The zombie rate of decay aside, the film's timeframe is extremely unrealistic when you consider how quickly the characters not only become accustomed to the living dead, but build intricate mechanical tools for battle and some also go utterly bonkers. A few simple sentences could've removed the action on screen from day zero of the apocalypse and made it more plausible. I know that words like "plausible" and "unrealistic" seem anathema to a review about a zombie movie, but what makes a film -any film - work is a level of believability or reality. Classic zombie films like George A. Romero's Dead Cycle or THE RETURN OF THE LIVING DEAD (though that one has flaws that could be its own article, and I LOVE that film) work because there is a certain level of reality that bolsters the unbelievability of the story. This is true of any film regardless of genre or genres.

This part is super subjective so take it or leave it, but I'm a bit tired of zombies not having human eyes. Putting contacts into their eyes without medical reasons (like clouded eyes or petechiae) might look cool, but they take away the allegory of them being us and makes it more easy to kill them. Should it be that easy? Where is the moral dilemma?

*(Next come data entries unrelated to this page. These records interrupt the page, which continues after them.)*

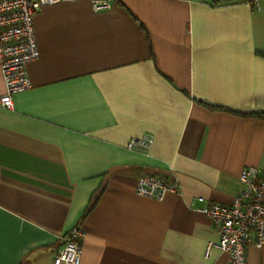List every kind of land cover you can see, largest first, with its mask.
<instances>
[{
  "label": "crops",
  "instance_id": "1",
  "mask_svg": "<svg viewBox=\"0 0 264 264\" xmlns=\"http://www.w3.org/2000/svg\"><path fill=\"white\" fill-rule=\"evenodd\" d=\"M33 24L30 85L0 107V264H53L73 227L79 264H229L201 209L264 177V0H74ZM145 174L176 190L137 194Z\"/></svg>",
  "mask_w": 264,
  "mask_h": 264
},
{
  "label": "built area",
  "instance_id": "2",
  "mask_svg": "<svg viewBox=\"0 0 264 264\" xmlns=\"http://www.w3.org/2000/svg\"><path fill=\"white\" fill-rule=\"evenodd\" d=\"M74 0H0V74L4 92L0 107L12 108L13 95L30 85L26 65L39 55L33 24L34 14L43 6ZM113 0H90L93 12L107 11ZM254 8L259 0H250ZM153 139L148 134L131 137L125 143L129 150L146 152ZM240 190L229 204L208 203L201 209L212 221L218 239L209 241L205 256L215 248L228 256L229 264H247V248L264 243V177L255 167H243L238 175ZM176 183L153 174L136 179L135 192L141 196L162 200L167 192L176 190ZM82 232L71 228L60 237L61 246L53 264H79L82 252Z\"/></svg>",
  "mask_w": 264,
  "mask_h": 264
}]
</instances>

Revisiting the A negative blood thing, which is inventive: how is it that the army guys who aren't A negative had the foresight to not only wear ventilator units the entire time, but also had enough time to build intricate electric motors? Barry and Benny had one other person to help them kit out the truck which I still don't think could've been done in the amount of time the filmmakers allowed. And they made a gigantic, accidental leap in logic to realize that the zombies were manufacturing some sort of fuel in the daytime. (By the way, for gasoline at least, it's not the liquid that's flammable, it's the fumes coming off of the liquid.)

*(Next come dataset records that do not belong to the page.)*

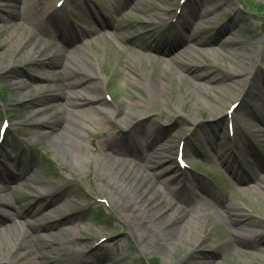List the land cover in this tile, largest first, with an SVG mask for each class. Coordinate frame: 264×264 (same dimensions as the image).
<instances>
[{
    "label": "rangeland",
    "instance_id": "rangeland-1",
    "mask_svg": "<svg viewBox=\"0 0 264 264\" xmlns=\"http://www.w3.org/2000/svg\"><path fill=\"white\" fill-rule=\"evenodd\" d=\"M15 1L29 20L19 19L26 30L18 33L0 20V125L8 120L0 139V171L6 176L0 179V207L7 200L26 206L25 199L35 202L46 188L49 199L57 197L43 215L23 217L24 233L16 230L13 241L0 236V264L41 262L46 255L51 257L47 264L75 255L85 259L71 264H264V183L256 177L237 179L253 173L264 178V0H66L76 13L62 16L65 36L42 34L41 0ZM43 1L54 7L55 0ZM3 2L10 3L0 0V14ZM198 8L207 10L211 21L197 18L187 28V14H197ZM32 32L39 36L36 45L55 55L27 60L30 43L22 38ZM197 65L225 80L204 85L190 74ZM84 72L96 76L90 91L107 101L100 105L112 118L95 109L72 113L77 148L57 140L47 123L57 129L60 118L69 115L60 92L80 88ZM40 73L51 77H34ZM140 118L152 129L148 141L132 136L130 126ZM98 142L121 145L122 152L114 154L138 176H116ZM180 144L189 166L177 161ZM36 152L49 158V176ZM17 163L28 168L38 191L24 181L5 183L11 180L7 173L20 172ZM174 169L187 174L186 184L177 186L182 197L192 188L186 200L163 183L173 180ZM56 184L64 187L55 190ZM155 185L172 206L200 217L203 233L197 241L186 233L177 246L160 245L154 235L135 239L132 223L138 231L149 224L140 218L135 197L145 198L141 189ZM93 205L99 208L91 210ZM65 213L74 214L66 225L42 231L44 239L29 236L38 233L34 226ZM232 213L253 223L242 231L252 245L234 242ZM227 238L234 243H226ZM106 247L112 260L105 257Z\"/></svg>",
    "mask_w": 264,
    "mask_h": 264
},
{
    "label": "bare ground",
    "instance_id": "bare-ground-1",
    "mask_svg": "<svg viewBox=\"0 0 264 264\" xmlns=\"http://www.w3.org/2000/svg\"><path fill=\"white\" fill-rule=\"evenodd\" d=\"M4 1H9L10 3L3 2L1 6L3 9V14H0V20L2 21V23L5 26L12 24L14 28L12 33L14 32L18 33L19 29L25 31L26 28H25L23 21H19V19L28 21L29 14L23 11L22 6L19 4V1H15V0H4ZM32 1L34 3H37L34 0H31V2ZM29 3H30V0H29ZM37 8L41 9L42 14L44 15L43 19L39 22L40 24H42V27L40 28L42 34L52 35L54 31H57L59 32L60 35L65 36V30H63V25L65 26V24L63 22L61 23V20H62V16L64 15V13H66V7L62 4H59V0H55L54 7L51 8L50 1L45 2L41 0L37 4ZM209 15L210 13L207 10H202L201 8H198L197 14H194V15L187 14V18L185 19V25H187L186 27L188 28L192 24V22H194L197 18H205L211 21V17ZM15 19L16 21L14 22ZM167 23H169L168 20H166L165 25ZM192 39H195L196 42L199 43V39L197 37H193ZM22 40L25 45H29L30 43V48H28L29 56L27 60L31 59L34 61L38 57H41L43 54H46V53L49 54L50 57L55 55V51L54 52L49 51V49L45 47L44 44L41 46L36 45L37 41L39 40V36L35 35L33 32L27 38L23 37ZM33 40H35L36 42L34 43ZM185 40L188 41L187 38H185ZM206 42H209V40L206 39ZM230 42L231 43H227V45L233 44L234 40H230ZM0 48L2 49L1 46ZM236 69H234L233 71H235ZM238 70H243V68L239 67ZM242 72H244V70ZM190 74L194 78H197L198 80L203 81L204 85L211 83V82L221 83L225 80L224 77L220 76L219 74L215 72L202 70L199 67V65L192 67L190 69ZM42 76L51 77L47 73H40L38 75H35L34 77L40 78ZM94 77L96 76H94L93 74L89 72H84L83 77H81V79L78 80L77 82L78 86H81L80 88L74 87V89L71 91L60 92L61 93L60 95L61 99H59L60 103L65 110L64 112L68 113L69 115H65L60 118L59 127H57V129L55 126L51 125V123H47V126L50 128L51 133L52 134L56 133L57 135L56 139L59 140L60 142L72 144L75 147H77V145H81L79 141L75 139V135L73 134L74 126L71 124V122L73 121L72 113H77V114L80 113L81 115H85L90 111V109H95L100 115L112 118L108 114V111L106 109H103L100 105V104H108L107 101H105V99L100 97L98 94H95L94 92L90 91V88H92V85L94 83V80H93ZM24 81L26 80H23V82ZM207 87H205V89H207ZM84 91H87L88 93H84ZM40 109L42 108L39 107V110L36 111V113H39ZM223 115L224 114L221 113L222 117ZM144 120H145L144 118H140L137 121V123H135V125L133 124L130 126L131 128H134L133 129L134 132L132 136H135L137 140H141L143 142L144 140L142 137H145L144 139L148 141L151 139L149 136L152 134L151 127H149L148 124ZM143 121H144V124L142 123ZM121 147L122 146L119 144L107 143L105 147H104V144H102L101 142H98L96 144V148L100 149V151H103V152L105 151V158L111 157L108 160L111 162L112 167H116L117 169L116 176H118V174L130 173L133 178L137 177L138 175L136 174L134 175V172L129 171L128 166L126 164H123L121 158H118L115 155L116 154L115 152H122ZM103 159L104 158H102V160ZM119 162H121V164ZM154 162L158 164L161 162V159L157 157L155 158ZM122 168L125 171L124 173L121 171ZM174 170H175V174L173 176V180H171L168 184L166 183V181H163L165 186H169V189L173 193H174L173 186L177 182H180L182 179H185L187 177V174L185 172H182L180 170L177 171V169H174ZM262 170H264V168ZM166 171H167L166 168L161 169L160 171H158V173H156V175L159 177L160 175H163V173H166ZM20 172L23 174L25 173V171L22 168H20ZM143 176L144 175H142V177ZM120 177L122 178L123 176L120 175ZM254 177L260 178V180L264 183V178L261 179L260 175L257 173L251 174L248 178L241 179L238 177L237 179L239 182L243 183V182H248L250 179ZM11 178L13 179V181H16L15 183L23 182L22 180H16L17 177L11 176ZM0 179H3L1 175H0ZM31 179H32V175L29 173H26L23 183L24 184L28 183V186L30 188H33L35 189V191H38V188L32 182H30V181H33V179L32 180ZM5 183H7V185H10L12 182L5 181ZM255 187H257V185ZM46 189L47 190L39 191L38 194H41V196H38L39 199L33 203H30L29 198L25 199L26 206H24L20 202H14L12 200H7L6 202L7 205H9V207H13V210L10 208L0 207V213H1L0 236L4 238L5 242L8 243V242L13 241L15 233L17 232L16 230L21 231V234L24 233L25 222L27 221V218L31 217V215H34V216L43 215L44 209L49 207L50 205H53L56 202V200H53V198L57 197V195H55L54 197L52 196L53 198L51 197L49 199L50 192H45V191H49L48 188ZM54 189L62 190V185L59 186L58 184H56V186H54ZM178 190L176 192H178ZM141 193L145 196V198H140L139 196H136L135 197L137 198L136 200L137 201L140 200L139 201L140 205L135 208L137 209V211L141 213L140 218L142 217V215L145 216V219L148 221L149 224L146 228L144 226H142V228L140 227L138 231L136 226L132 223L131 231L135 235L136 240L139 239V236L143 237L146 235H154L156 237H159L157 242H159L160 245L171 244V245L177 246L178 242L184 238V233L191 235V236H196L195 241H197L198 236H201L203 231L200 227L201 221H198L200 217L195 218V216L189 217L185 215L184 212H186V209L183 208L182 206L176 207V205H173L174 206L173 207L172 201H170L164 196L162 189L158 185H155V187L153 186V187L142 188ZM179 194H181V192ZM175 195H177V193ZM178 196H181V195H178ZM189 197L190 196L187 194L181 199L186 200ZM2 199H5V197H2ZM137 201L132 202L131 206H136ZM140 206H143V207H140ZM89 208H92V206H90ZM30 213L31 215H28ZM232 214H234V217L228 218V219L231 224L235 225L234 227H232V230H231L233 234L234 242L239 245H245V246L252 245V243L250 242L251 238L246 236L242 231L245 230L246 226L253 224V223L250 221L248 217L245 218L239 214L238 216L237 214L235 215V213H232ZM23 217H27V218L23 219ZM73 217H74V214L65 213L63 217L54 218L48 222L40 223L33 227L34 230L38 231V233L36 234L37 236L33 233H29V236L35 239L36 237L37 238L41 237V239L42 238L44 239L45 233H43L42 231L52 230L53 229L52 226L54 224H56V227L61 226L63 224L66 225L67 223L71 221L70 219ZM6 221H9V222L7 223ZM3 223H7V224L3 225ZM91 238L92 237H89V239L86 241H89ZM194 242H192L190 246H192ZM225 242L228 244H230V242L234 243L233 241H231V238L225 239ZM26 246L27 244H25L23 249H27ZM108 249H109L108 247L105 248V257L109 259L111 258L112 260L111 253L107 251ZM82 254H84V252ZM50 258H51L50 256L46 255L43 261L41 262H39L38 260L34 261V259H31V260H28V264H47ZM72 259L74 262H77V261L84 260L85 257L81 255L80 256L75 255V256H69L67 258L59 259L58 261H59V264H71ZM93 263L97 264V262H93ZM197 264H200V263H197ZM207 264H211V261L207 262Z\"/></svg>",
    "mask_w": 264,
    "mask_h": 264
}]
</instances>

At this point, I should say that lot of the plot points are fun: I like the subplot with the sister, the ghouls as gas idea, and the Max Mad aspects.

On the technical side... I was constantly thrown out of the film by the cinematography. It looked like it was shot entirely with a 50mm lens on a DSLR that was not connected to a monitor and the focus set to auto and while IMDb doesn't give lens information, the page does say that, yes, it was shot on a Canon 5D. The focus was all over the place, even in scenes where there was very little action, and the movie on the whole felt like it was shot by several different people. Even the colour grading was different throughout.

That said, everything else about the film on the technical side was great. The acting, the lighting, the sound, the effects, the truck...great stuff! But the plot felt too slick and I didn't really care about the characters. Overall, while I was disappointed, I'm looking forward to seeing what else the team behind the film come up with and I hope they get their next film rolling very soon.